> [GIVEN INSTRUCTION] Return every line of text in the rows below without changing a word, and leave the pictures out.

> [DATA EXTRACT]

★ ★ ★ ★ ★ ★ ★

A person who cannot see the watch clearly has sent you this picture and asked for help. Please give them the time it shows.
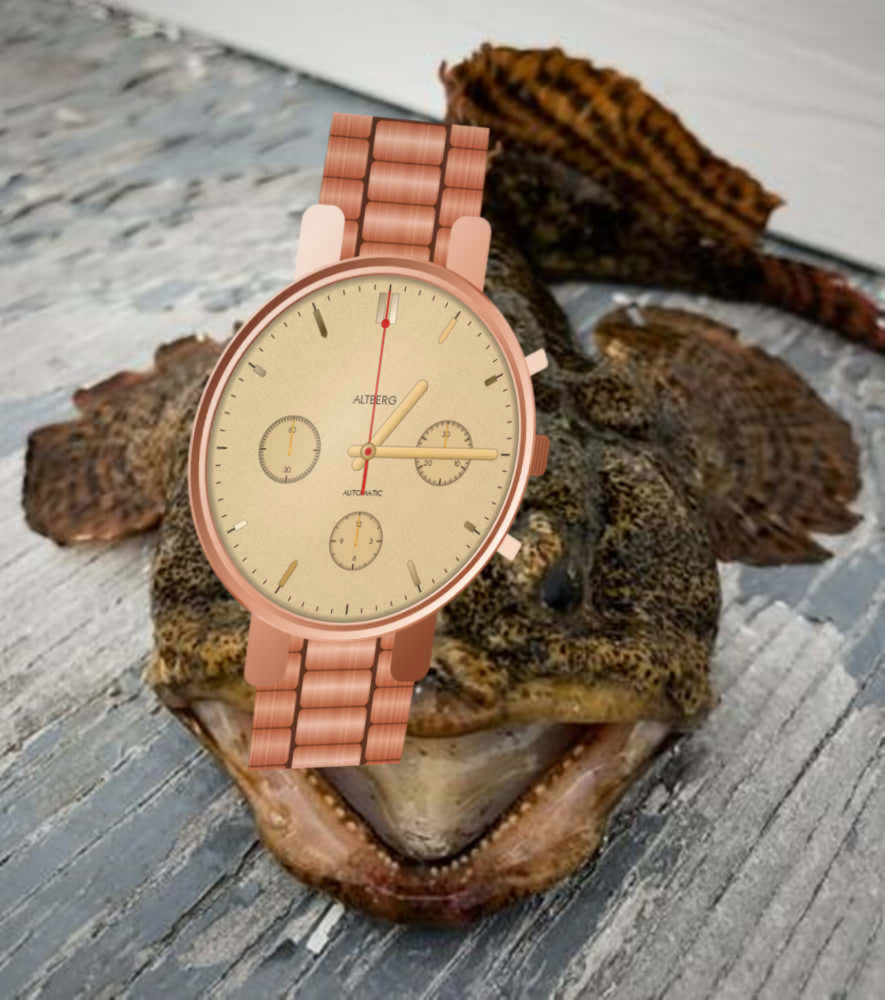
1:15
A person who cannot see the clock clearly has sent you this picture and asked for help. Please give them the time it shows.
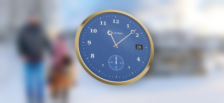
11:08
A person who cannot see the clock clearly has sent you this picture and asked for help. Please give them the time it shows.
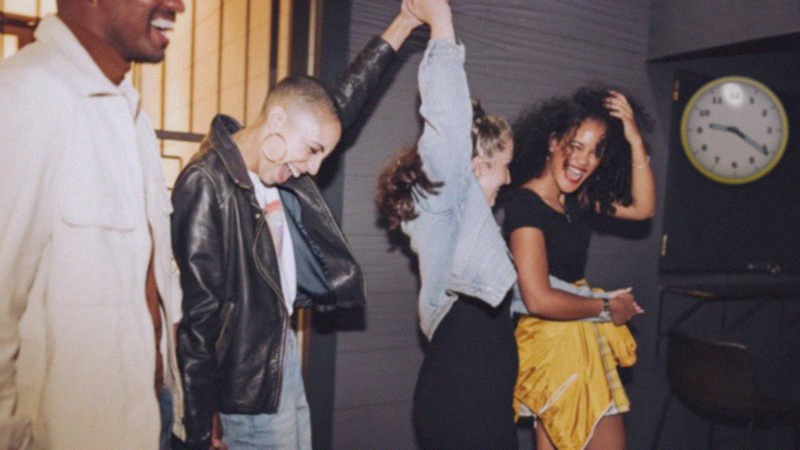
9:21
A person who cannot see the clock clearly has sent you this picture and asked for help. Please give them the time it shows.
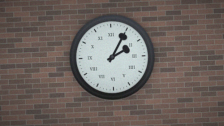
2:05
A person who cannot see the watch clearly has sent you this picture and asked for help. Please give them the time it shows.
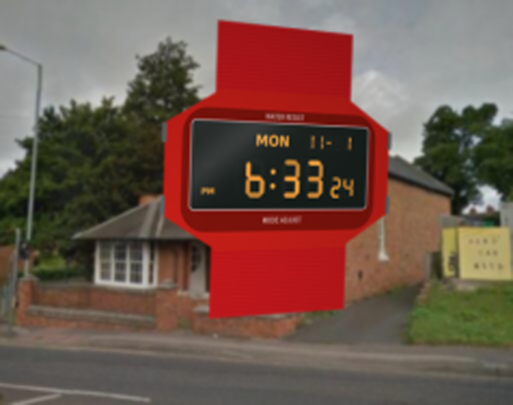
6:33:24
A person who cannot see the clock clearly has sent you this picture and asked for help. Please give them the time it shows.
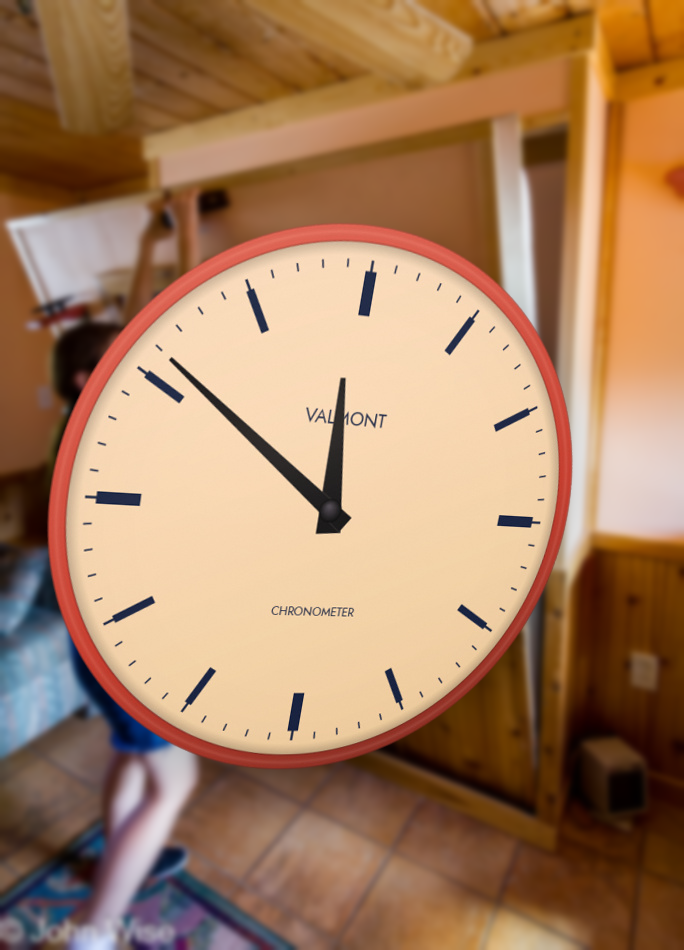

★ ★ ★ ★ ★ ★ ★

> [ANSWER IN FULL]
A person who cannot see the watch clearly has sent you this picture and asked for help. Please give them the time it shows.
1:15
A person who cannot see the clock clearly has sent you this picture and asked for help. Please give them the time it shows.
11:08
A person who cannot see the clock clearly has sent you this picture and asked for help. Please give them the time it shows.
9:21
A person who cannot see the clock clearly has sent you this picture and asked for help. Please give them the time it shows.
2:05
A person who cannot see the watch clearly has sent you this picture and asked for help. Please give them the time it shows.
6:33:24
A person who cannot see the clock clearly has sent you this picture and asked for help. Please give them the time it shows.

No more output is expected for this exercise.